[Provided records — start]
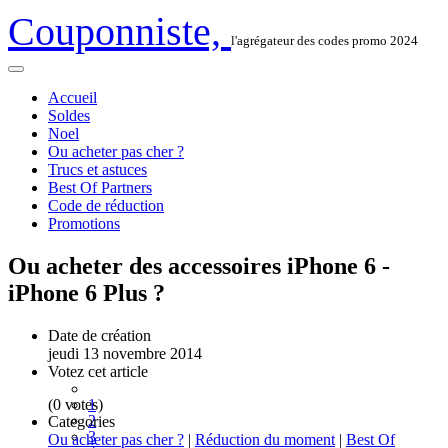
Couponniste,
l'agrégateur des codes promo 2024
Accueil
Soldes
Noel
Ou acheter pas cher ?
Trucs et astuces
Best Of Partners
Code de réduction
Promotions
Ou acheter des accessoires iPhone 6 -
iPhone 6 Plus ?
Date de création
jeudi 13 novembre 2014
Votez cet article
(0 votes)
1
2
Categories
3
Ou acheter pas cher ?
|
Réduction du moment
|
Best Of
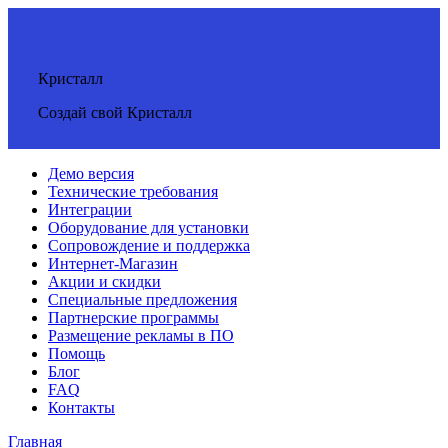
Кристалл
Создай свой Кристалл
Демо версия
Технические требования
Интеграции
Оборудование для установки
Сопровождение и поддержка
Интернет-Магазин
Акции и скидки
Специальные предложения
Партнерские программы
Размещение рекламы в ПО
Помощь
Блог
FAQ
Контакты
Главная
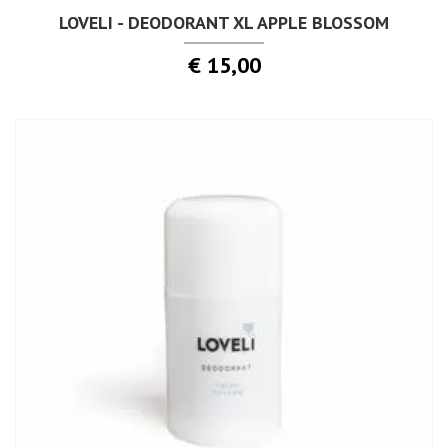
LOVELI - DEODORANT XL APPLE BLOSSOM
€ 15,00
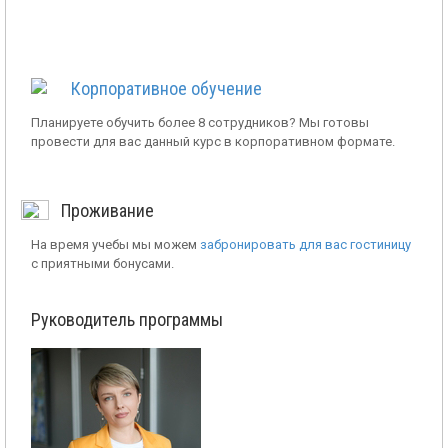
Корпоративное обучение
Планируете обучить более 8 сотрудников? Мы готовы
провести для вас данный курс в корпоративном формате.
Проживание
На время учебы мы можем
забронировать для вас гостиницу
с приятными бонусами.
Руководитель программы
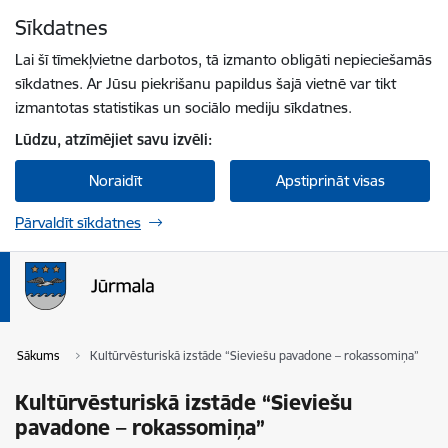
Pāriet uz lapas saturu
Sīkdatnes
Spied
lai meklētu
Enter
Lai šī tīmekļvietne darbotos, tā izmanto obligāti nepieciešamās
sīkdatnes. Ar Jūsu piekrišanu papildus šajā vietnē var tikt
izmantotas statistikas un sociālo mediju sīkdatnes.
Lūdzu, atzīmējiet savu izvēli:
Noraidīt
Apstiprināt visas
Pārvaldīt sīkdatnes
Sākums
Kultūrvēsturiskā izstāde “Sieviešu pavadone – rokassomiņa”
Kultūrvēsturiskā izstāde “Sieviešu
pavadone – rokassomiņa”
[Provided records — finish]
Activity: What you give back must be exactly the lines from the opening line of the entries through the line holding "Демо версия", with no pictures.

Completed task:
Couponniste,
l'agrégateur des codes promo 2024
Accueil
Soldes
Noel
Ou acheter pas cher ?
Trucs et astuces
Best Of Partners
Code de réduction
Promotions
Ou acheter des accessoires iPhone 6 -
iPhone 6 Plus ?
Date de création
jeudi 13 novembre 2014
Votez cet article
(0 votes)
1
2
Categories
3
Ou acheter pas cher ?
|
Réduction du moment
|
Best Of
Кристалл
Создай свой Кристалл
Демо версия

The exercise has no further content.